**Your assignment:**
Reproduce all the entries below, changing every "Building licenses" to "Construction permits" and leaving everything else unchanged.

**Supplied material:**
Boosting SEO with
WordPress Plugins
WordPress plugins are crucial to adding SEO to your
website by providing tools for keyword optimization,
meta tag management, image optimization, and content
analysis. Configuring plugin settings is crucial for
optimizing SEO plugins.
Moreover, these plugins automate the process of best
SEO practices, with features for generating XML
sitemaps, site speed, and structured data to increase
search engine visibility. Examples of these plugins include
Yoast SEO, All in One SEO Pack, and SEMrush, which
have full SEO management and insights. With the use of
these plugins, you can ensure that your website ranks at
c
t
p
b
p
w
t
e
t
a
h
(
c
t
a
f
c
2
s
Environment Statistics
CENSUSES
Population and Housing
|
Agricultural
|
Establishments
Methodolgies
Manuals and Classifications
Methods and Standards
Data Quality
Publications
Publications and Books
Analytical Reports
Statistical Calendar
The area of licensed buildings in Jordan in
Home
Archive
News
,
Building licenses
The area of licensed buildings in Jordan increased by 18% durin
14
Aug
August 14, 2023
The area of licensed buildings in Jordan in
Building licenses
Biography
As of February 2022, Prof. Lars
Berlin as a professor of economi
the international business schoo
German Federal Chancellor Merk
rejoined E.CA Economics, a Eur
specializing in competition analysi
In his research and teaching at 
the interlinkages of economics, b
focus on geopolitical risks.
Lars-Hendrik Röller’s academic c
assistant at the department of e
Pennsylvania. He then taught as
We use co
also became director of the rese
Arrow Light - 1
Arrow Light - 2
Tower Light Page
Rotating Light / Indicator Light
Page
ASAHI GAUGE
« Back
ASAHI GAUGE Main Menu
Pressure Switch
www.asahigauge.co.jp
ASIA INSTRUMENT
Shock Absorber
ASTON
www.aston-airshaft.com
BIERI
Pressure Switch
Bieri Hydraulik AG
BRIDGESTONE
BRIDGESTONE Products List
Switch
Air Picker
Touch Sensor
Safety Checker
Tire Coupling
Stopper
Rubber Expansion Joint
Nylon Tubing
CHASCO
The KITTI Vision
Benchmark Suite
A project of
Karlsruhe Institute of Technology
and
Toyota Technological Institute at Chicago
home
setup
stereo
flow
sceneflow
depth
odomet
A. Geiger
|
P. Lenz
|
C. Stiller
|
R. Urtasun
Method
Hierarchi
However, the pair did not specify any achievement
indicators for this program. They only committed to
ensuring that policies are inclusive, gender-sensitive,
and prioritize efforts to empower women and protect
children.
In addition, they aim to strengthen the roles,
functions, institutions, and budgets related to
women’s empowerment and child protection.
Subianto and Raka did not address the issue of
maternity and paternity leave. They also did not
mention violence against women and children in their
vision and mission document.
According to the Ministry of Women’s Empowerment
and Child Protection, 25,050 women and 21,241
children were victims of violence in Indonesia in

**Response for this exercise:**
Boosting SEO with
WordPress Plugins
WordPress plugins are crucial to adding SEO to your
website by providing tools for keyword optimization,
meta tag management, image optimization, and content
analysis. Configuring plugin settings is crucial for
optimizing SEO plugins.
Moreover, these plugins automate the process of best
SEO practices, with features for generating XML
sitemaps, site speed, and structured data to increase
search engine visibility. Examples of these plugins include
Yoast SEO, All in One SEO Pack, and SEMrush, which
have full SEO management and insights. With the use of
these plugins, you can ensure that your website ranks at
c
t
p
b
p
w
t
e
t
a
h
(
c
t
a
f
c
2
s
Environment Statistics
CENSUSES
Population and Housing
|
Agricultural
|
Establishments
Methodolgies
Manuals and Classifications
Methods and Standards
Data Quality
Publications
Publications and Books
Analytical Reports
Statistical Calendar
The area of licensed buildings in Jordan in
Home
Archive
News
,
Construction permits
The area of licensed buildings in Jordan increased by 18% durin
14
Aug
August 14, 2023
The area of licensed buildings in Jordan in
Construction permits
Biography
As of February 2022, Prof. Lars
Berlin as a professor of economi
the international business schoo
German Federal Chancellor Merk
rejoined E.CA Economics, a Eur
specializing in competition analysi
In his research and teaching at 
the interlinkages of economics, b
focus on geopolitical risks.
Lars-Hendrik Röller’s academic c
assistant at the department of e
Pennsylvania. He then taught as
We use co
also became director of the rese
Arrow Light - 1
Arrow Light - 2
Tower Light Page
Rotating Light / Indicator Light
Page
ASAHI GAUGE
« Back
ASAHI GAUGE Main Menu
Pressure Switch
www.asahigauge.co.jp
ASIA INSTRUMENT
Shock Absorber
ASTON
www.aston-airshaft.com
BIERI
Pressure Switch
Bieri Hydraulik AG
BRIDGESTONE
BRIDGESTONE Products List
Switch
Air Picker
Touch Sensor
Safety Checker
Tire Coupling
Stopper
Rubber Expansion Joint
Nylon Tubing
CHASCO
The KITTI Vision
Benchmark Suite
A project of
Karlsruhe Institute of Technology
and
Toyota Technological Institute at Chicago
home
setup
stereo
flow
sceneflow
depth
odomet
A. Geiger
|
P. Lenz
|
C. Stiller
|
R. Urtasun
Method
Hierarchi
However, the pair did not specify any achievement
indicators for this program. They only committed to
ensuring that policies are inclusive, gender-sensitive,
and prioritize efforts to empower women and protect
children.
In addition, they aim to strengthen the roles,
functions, institutions, and budgets related to
women’s empowerment and child protection.
Subianto and Raka did not address the issue of
maternity and paternity leave. They also did not
mention violence against women and children in their
vision and mission document.
According to the Ministry of Women’s Empowerment
and Child Protection, 25,050 women and 21,241
children were victims of violence in Indonesia in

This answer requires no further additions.